- **Assignment 1**
Reproduce the entire text on outsourced industrial property management, word for word.
- **Assignment 2**
Collect every line of the records that contains the string "https", treating uppercase and lowercase letters as different.

- **Excerpted text**
######

Faced with obstacles like environmental regulations, operational and maintenance costs, high-energy usage, and immense tax bills, industrial real estate owners are realizing the value a dedicated management team can provide and increasingly outsourcing property management services.

Jones Lang LaSalle alone has grown it’s industrial property management business to 160 million square feet to date in 2011-up from 134 million square feet in 2010. The firm was recently awarded a 15.4 million square foot portfolio, and anticipates adding 15 to 20 million square feet of space by the end of 2011.

Investors are outsourcing an increasing number of property management services for industrial properties because of the complexities involved with managing these real estate assets, said Brenda Crisp, Senior Vice President and one of the firm’s industrial property management leads.

“Industrial properties are unique, requiring specialized services beyond traditional management offerings,” she said.

Common services industrial owners need include:

· Risk mitigation services that help owners adhere to constantly changing environmental regulations so fines and reputational damage are avoided; as well as to ensure tenants are utilizing properties appropriately and not causing expensive damage

· “Boots-on-the-ground” engineering, operations and maintenance services that entail regular inspections, equipment testing and vacant space monitoring (among other things)-thereby combating the depletion of resources on equipment and facilities

· Energy and sustainability services that dramatically reduce energy and consumption costs, as well as sustain rental and asset value. In 2010, Energy and Sustainability experts documented $128 million in energy savings across all business lines, reduced 563,000 tons of greenhouse gas emissions, and saved 912,000,000 kWh.

· Tax management services-like reviewing tax bills for accuracy, ensuring appeals are filed for open tax years, and reviewing assessors’ appraisal records for approximate valuations-to significantly lower costs. In fact, real estate owners and investors could save between 10 and 12 percent in tax costs the first year after electing to manage their taxes more carefully.

######

- **Available data**
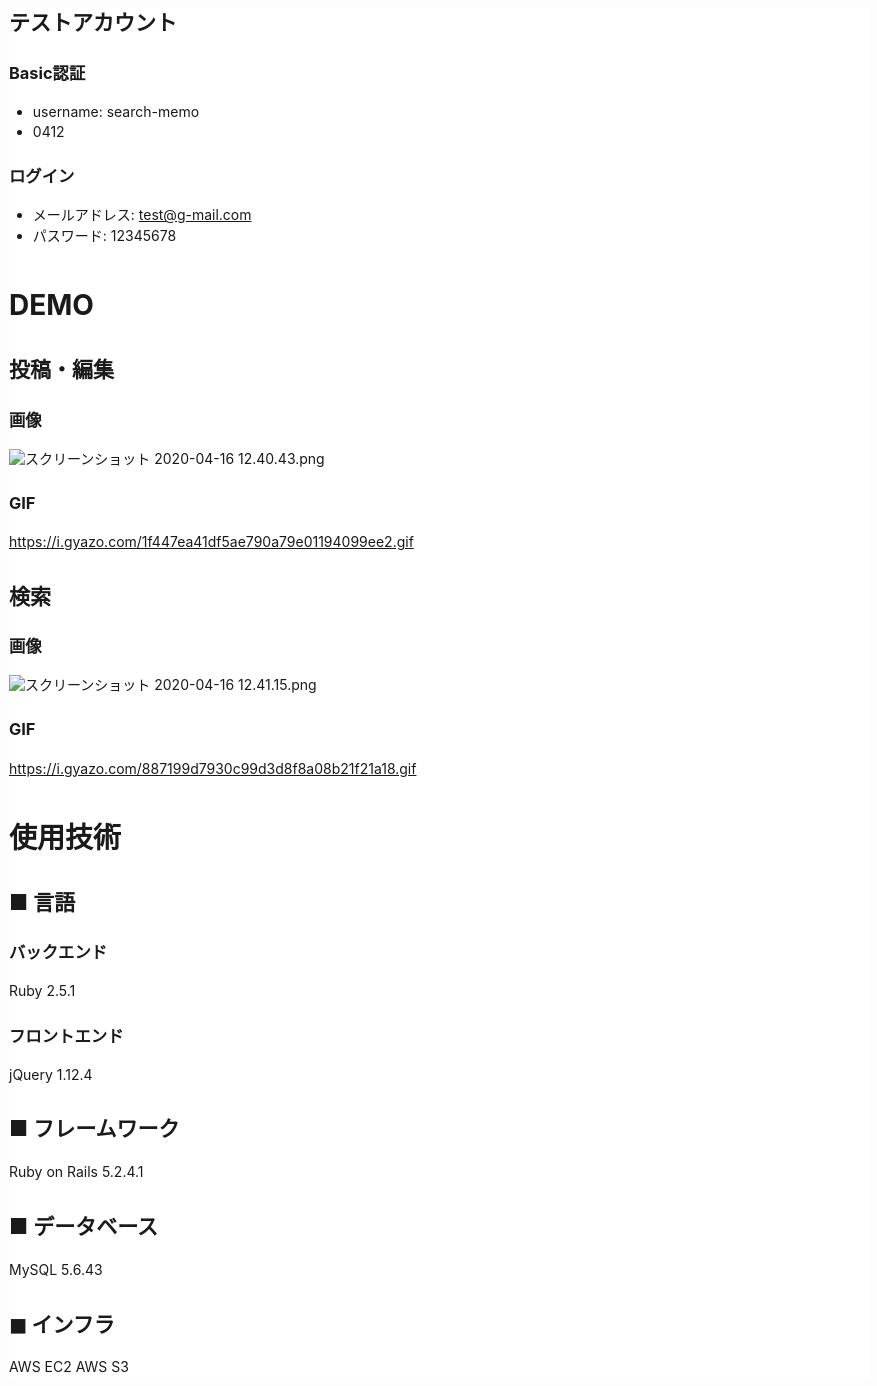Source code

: ## テストアカウント
### Basic認証
- username: search-memo
- 0412

### ログイン
- メールアドレス: test@g-mail.com
- パスワード: 12345678

# DEMO
## 投稿・編集
### 画像
<img width="1427" alt="スクリーンショット 2020-04-16 12.40.43.png" src="https://qiita-image-store.s3.ap-northeast-1.amazonaws.com/0/526620/b696d73b-a7be-74d9-3ee2-e57891f2b752.png">

### GIF
https://i.gyazo.com/1f447ea41df5ae790a79e01194099ee2.gif
## 検索
### 画像
<img width="1427" alt="スクリーンショット 2020-04-16 12.41.15.png" src="https://qiita-image-store.s3.ap-northeast-1.amazonaws.com/0/526620/a3ea80e9-7113-ff43-6aca-a60e7571dde6.png">

### GIF
https://i.gyazo.com/887199d7930c99d3d8f8a08b21f21a18.gif

# 使用技術

## ■ 言語
### バックエンド
Ruby 2.5.1
### フロントエンド
jQuery 1.12.4

## ■ フレームワーク
Ruby on Rails 5.2.4.1

## ■ データベース
MySQL 5.6.43

## ◼︎ インフラ
AWS EC2
AWS S3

######

- **Exercise result 1**
Faced with obstacles like environmental regulations, operational and maintenance costs, high-energy usage, and immense tax bills, industrial real estate owners are realizing the value a dedicated management team can provide and increasingly outsourcing property management services.

Jones Lang LaSalle alone has grown it’s industrial property management business to 160 million square feet to date in 2011-up from 134 million square feet in 2010. The firm was recently awarded a 15.4 million square foot portfolio, and anticipates adding 15 to 20 million square feet of space by the end of 2011.

Investors are outsourcing an increasing number of property management services for industrial properties because of the complexities involved with managing these real estate assets, said Brenda Crisp, Senior Vice President and one of the firm’s industrial property management leads.

“Industrial properties are unique, requiring specialized services beyond traditional management offerings,” she said.

Common services industrial owners need include:

· Risk mitigation services that help owners adhere to constantly changing environmental regulations so fines and reputational damage are avoided; as well as to ensure tenants are utilizing properties appropriately and not causing expensive damage

· “Boots-on-the-ground” engineering, operations and maintenance services that entail regular inspections, equipment testing and vacant space monitoring (among other things)-thereby combating the depletion of resources on equipment and facilities

· Energy and sustainability services that dramatically reduce energy and consumption costs, as well as sustain rental and asset value. In 2010, Energy and Sustainability experts documented $128 million in energy savings across all business lines, reduced 563,000 tons of greenhouse gas emissions, and saved 912,000,000 kWh.

· Tax management services-like reviewing tax bills for accuracy, ensuring appeals are filed for open tax years, and reviewing assessors’ appraisal records for approximate valuations-to significantly lower costs. In fact, real estate owners and investors could save between 10 and 12 percent in tax costs the first year after electing to manage their taxes more carefully.

- **Exercise result 2**
<img width="1427" alt="スクリーンショット 2020-04-16 12.40.43.png" src="https://qiita-image-store.s3.ap-northeast-1.amazonaws.com/0/526620/b696d73b-a7be-74d9-3ee2-e57891f2b752.png">
https://i.gyazo.com/1f447ea41df5ae790a79e01194099ee2.gif
<img width="1427" alt="スクリーンショット 2020-04-16 12.41.15.png" src="https://qiita-image-store.s3.ap-northeast-1.amazonaws.com/0/526620/a3ea80e9-7113-ff43-6aca-a60e7571dde6.png">
https://i.gyazo.com/887199d7930c99d3d8f8a08b21f21a18.gif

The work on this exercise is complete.